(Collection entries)
=-=-=

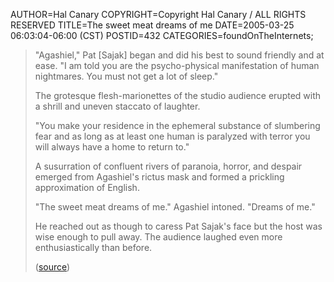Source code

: AUTHOR=Hal Canary
COPYRIGHT=Copyright Hal Canary / ALL RIGHTS RESERVED
TITLE=The sweet meat dreams of me
DATE=2005-03-25 06:03:04-06:00 (CST)
POSTID=432
CATEGORIES=foundOnTheInternets;

> "Agashiel," Pat \[Sajak\] began and did his best to sound friendly and at ease. "I am told you are the psycho-physical manifestation of human nightmares. You must not get a lot of sleep."
> 
> The grotesque flesh-marionettes of the studio audience erupted with a shrill and uneven staccato of laughter.
> 
> "You make your residence in the ephemeral substance of slumbering fear and as long as at least one human is paralyzed with terror you will always have a home to return to."
> 
> A susurration of confluent rivers of paranoia, horror, and despair emerged from Agashiel's rictus mask and formed a prickling approximation of English.
> 
> "The sweet meat dreams of me." Agashiel intoned. "Dreams of me."
> 
> He reached out as though to caress Pat Sajak's face but the host was wise enough to pull away. The audience laughed even more enthusiastically than before.
> 
> ([source](http://www.somethingawful.com/))
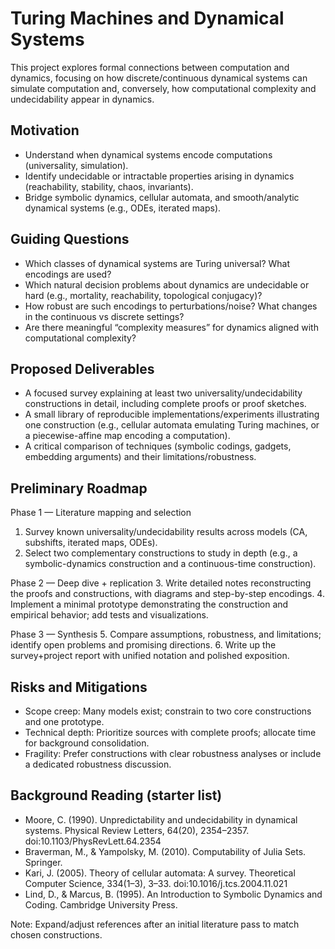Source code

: # Turing Machines and Dynamical Systems

This project explores formal connections between computation and dynamics, focusing on how discrete/continuous dynamical systems can simulate computation and, conversely, how computational complexity and undecidability appear in dynamics.

## Motivation
- Understand when dynamical systems encode computations (universality, simulation).
- Identify undecidable or intractable properties arising in dynamics (reachability, stability, chaos, invariants).
- Bridge symbolic dynamics, cellular automata, and smooth/analytic dynamical systems (e.g., ODEs, iterated maps).

## Guiding Questions
- Which classes of dynamical systems are Turing universal? What encodings are used?
- Which natural decision problems about dynamics are undecidable or hard (e.g., mortality, reachability, topological conjugacy)?
- How robust are such encodings to perturbations/noise? What changes in the continuous vs discrete settings?
- Are there meaningful “complexity measures” for dynamics aligned with computational complexity?

## Proposed Deliverables
- A focused survey explaining at least two universality/undecidability constructions in detail, including complete proofs or proof sketches.
- A small library of reproducible implementations/experiments illustrating one construction (e.g., cellular automata emulating Turing machines, or a piecewise-affine map encoding a computation).
- A critical comparison of techniques (symbolic codings, gadgets, embedding arguments) and their limitations/robustness.

## Preliminary Roadmap
Phase 1 — Literature mapping and selection
1. Survey known universality/undecidability results across models (CA, subshifts, iterated maps, ODEs).
2. Select two complementary constructions to study in depth (e.g., a symbolic-dynamics construction and a continuous-time construction).

Phase 2 — Deep dive + replication
3. Write detailed notes reconstructing the proofs and constructions, with diagrams and step-by-step encodings.
4. Implement a minimal prototype demonstrating the construction and empirical behavior; add tests and visualizations.

Phase 3 — Synthesis
5. Compare assumptions, robustness, and limitations; identify open problems and promising directions.
6. Write up the survey+project report with unified notation and polished exposition.

## Risks and Mitigations
- Scope creep: Many models exist; constrain to two core constructions and one prototype.
- Technical depth: Prioritize sources with complete proofs; allocate time for background consolidation.
- Fragility: Prefer constructions with clear robustness analyses or include a dedicated robustness discussion.

## Background Reading (starter list)
- Moore, C. (1990). Unpredictability and undecidability in dynamical systems. Physical Review Letters, 64(20), 2354–2357. doi:10.1103/PhysRevLett.64.2354
- Braverman, M., & Yampolsky, M. (2010). Computability of Julia Sets. Springer.
- Kari, J. (2005). Theory of cellular automata: A survey. Theoretical Computer Science, 334(1–3), 3–33. doi:10.1016/j.tcs.2004.11.021
- Lind, D., & Marcus, B. (1995). An Introduction to Symbolic Dynamics and Coding. Cambridge University Press.

Note: Expand/adjust references after an initial literature pass to match chosen constructions.

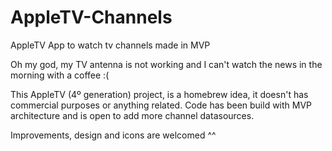 # AppleTV-Channels
AppleTV App to watch tv channels made in MVP

Oh my god, my TV antenna is not working and I can't watch the news in the morning with a coffee :(

This AppleTV (4º generation) project, is a homebrew idea, it doesn't has commercial purposes or anything related.
Code has been build with MVP architecture and is open to add more channel datasources.

Improvements, design and icons are welcomed ^^

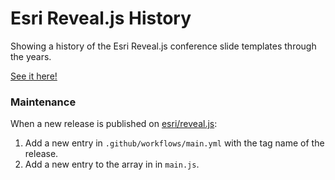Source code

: # Esri Reveal.js History

Showing a history of the Esri Reveal.js conference slide templates through the years.

[See it here!](https://gavinr.github.io/esri-reveal.js-history/)

### Maintenance

When a new release is published on [esri/reveal.js](https://github.com/esri/reveal.js):

1. Add a new entry in `.github/workflows/main.yml` with the tag name of the release.
1. Add a new entry to the array in in `main.js`.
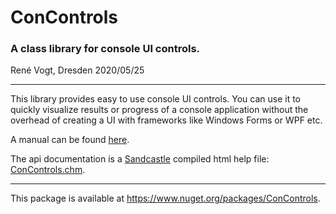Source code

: # ConControls 
### A class library for console UI controls.

René Vogt, Dresden 2020/05/25

---

This library provides easy to use console UI controls. You can use it to quickly visualize results or progress
of a console application without the overhead of creating a UI with frameworks like Windows Forms or WPF etc.

A manual can be found [here](docs/Manual.md).  

The api documentation is a [Sandcastle](https://github.com/EWSoftware/SHFB) compiled html help file: [ConControls.chm](docs/api/ConControls.chm).

---

This package is available at https://www.nuget.org/packages/ConControls.
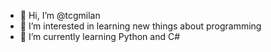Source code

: - 👋 Hi, I’m @tcgmilan
- 👀 I’m interested in learning new things about programming
- 🌱 I’m currently learning Python and C#
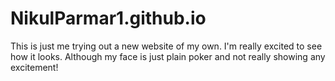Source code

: # NikulParmar1.github.io
This is just me trying out a new website of my own. I'm really excited to see how it looks. Although my face is just plain poker and not really showing any excitement!
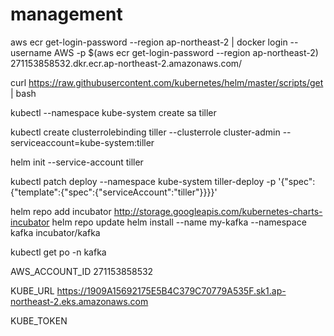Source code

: # management
aws ecr get-login-password --region ap-northeast-2 | docker login --username AWS -p $(aws ecr get-login-password --region ap-northeast-2) 271153858532.dkr.ecr.ap-northeast-2.amazonaws.com/



curl https://raw.githubusercontent.com/kubernetes/helm/master/scripts/get | bash

kubectl --namespace kube-system create sa tiller

kubectl create clusterrolebinding tiller --clusterrole cluster-admin --serviceaccount=kube-system:tiller

helm init --service-account tiller

kubectl patch deploy --namespace kube-system tiller-deploy -p '{"spec":{"template":{"spec":{"serviceAccount":"tiller"}}}}'

helm repo add incubator http://storage.googleapis.com/kubernetes-charts-incubator
helm repo update
helm install --name my-kafka --namespace kafka incubator/kafka  

kubectl get po -n kafka 



AWS_ACCOUNT_ID
271153858532

KUBE_URL
https://1909A15692175E5B4C379C70779A535F.sk1.ap-northeast-2.eks.amazonaws.com

KUBE_TOKEN
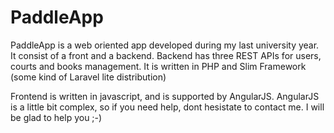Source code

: # PaddleApp

PaddleApp is a web oriented app developed during my last university year. It consist of a front and a backend. 
Backend has three REST APIs for users, courts and books management. It is written in PHP and Slim Framework (some kind of Laravel lite distribution)

Frontend is written in javascript, and is supported by AngularJS. AngularJS is a little bit complex, so if you need help, dont hesistate to contact me. I will be glad to help you ;-)
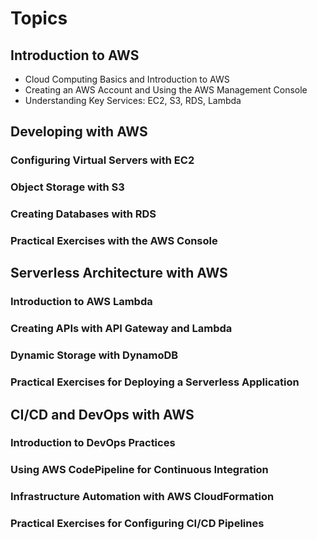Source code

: # Topics

## Introduction to AWS

- Cloud Computing Basics and Introduction to AWS
- Creating an AWS Account and Using the AWS Management Console
- Understanding Key Services: EC2, S3, RDS, Lambda

## Developing with AWS

### Configuring Virtual Servers with EC2
### Object Storage with S3
### Creating Databases with RDS
### Practical Exercises with the AWS Console

## Serverless Architecture with AWS

### Introduction to AWS Lambda
### Creating APIs with API Gateway and Lambda
### Dynamic Storage with DynamoDB
### Practical Exercises for Deploying a Serverless Application

## CI/CD and DevOps with AWS

### Introduction to DevOps Practices
### Using AWS CodePipeline for Continuous Integration
### Infrastructure Automation with AWS CloudFormation
### Practical Exercises for Configuring CI/CD Pipelines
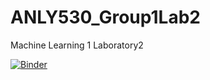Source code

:# ANLY530_Group1Lab2
Machine Learning 1 Laboratory2

[![Binder](https://mybinder.org/badge_logo.svg)](https://mybinder.org/v2/gh/outcastgeek/ANLY530_Group1Lab2.git/master)

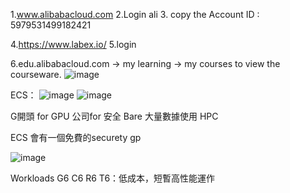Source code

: 1.www.alibabacloud.com
2.Login ali
3. copy the Account ID : 5979531499182421

4.https://www.labex.io/
5.login 

6.edu.alibabacloud.com -> my learning -> my courses to view the courseware.
![image](https://user-images.githubusercontent.com/44719723/133017057-7448a954-b8dd-43fc-bc1e-ae9b5e5dd558.png)


ECS：
![image](https://user-images.githubusercontent.com/44719723/133018520-a09129e2-b523-4f5d-bd66-cd4dfd269c7c.png)
![image](https://user-images.githubusercontent.com/44719723/133018564-924d5ef1-c4c8-4b5e-83c8-6262b009cb66.png)

G開頭 for GPU
公司for 安全 Bare
大量數據使用 HPC

ECS
會有一個免費的securety gp

![image](https://user-images.githubusercontent.com/44719723/133019784-cbda7077-0375-41b4-bf58-4d74deef2296.png)


Workloads
G6
C6
R6
T6：低成本，短暫高性能運作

=-=-=

**Activity:** Copy the items verbatim from their beginning up to and including the line with "and Dynamical Systems", and omit the pictures.

**Exercise result:**
Source code

: AUTHOR=Hal Canary
COPYRIGHT=Copyright Hal Canary / ALL RIGHTS RESERVED
TITLE=The sweet meat dreams of me
DATE=2005-03-25 06:03:04-06:00 (CST)
POSTID=432
CATEGORIES=foundOnTheInternets;

> "Agashiel," Pat \[Sajak\] began and did his best to sound friendly and at ease. "I am told you are the psycho-physical manifestation of human nightmares. You must not get a lot of sleep."
> 
> The grotesque flesh-marionettes of the studio audience erupted with a shrill and uneven staccato of laughter.
> 
> "You make your residence in the ephemeral substance of slumbering fear and as long as at least one human is paralyzed with terror you will always have a home to return to."
> 
> A susurration of confluent rivers of paranoia, horror, and despair emerged from Agashiel's rictus mask and formed a prickling approximation of English.
> 
> "The sweet meat dreams of me." Agashiel intoned. "Dreams of me."
> 
> He reached out as though to caress Pat Sajak's face but the host was wise enough to pull away. The audience laughed even more enthusiastically than before.
> 
> ([source](http://www.somethingawful.com/))
Source code

: # Turing Machines and Dynamical Systems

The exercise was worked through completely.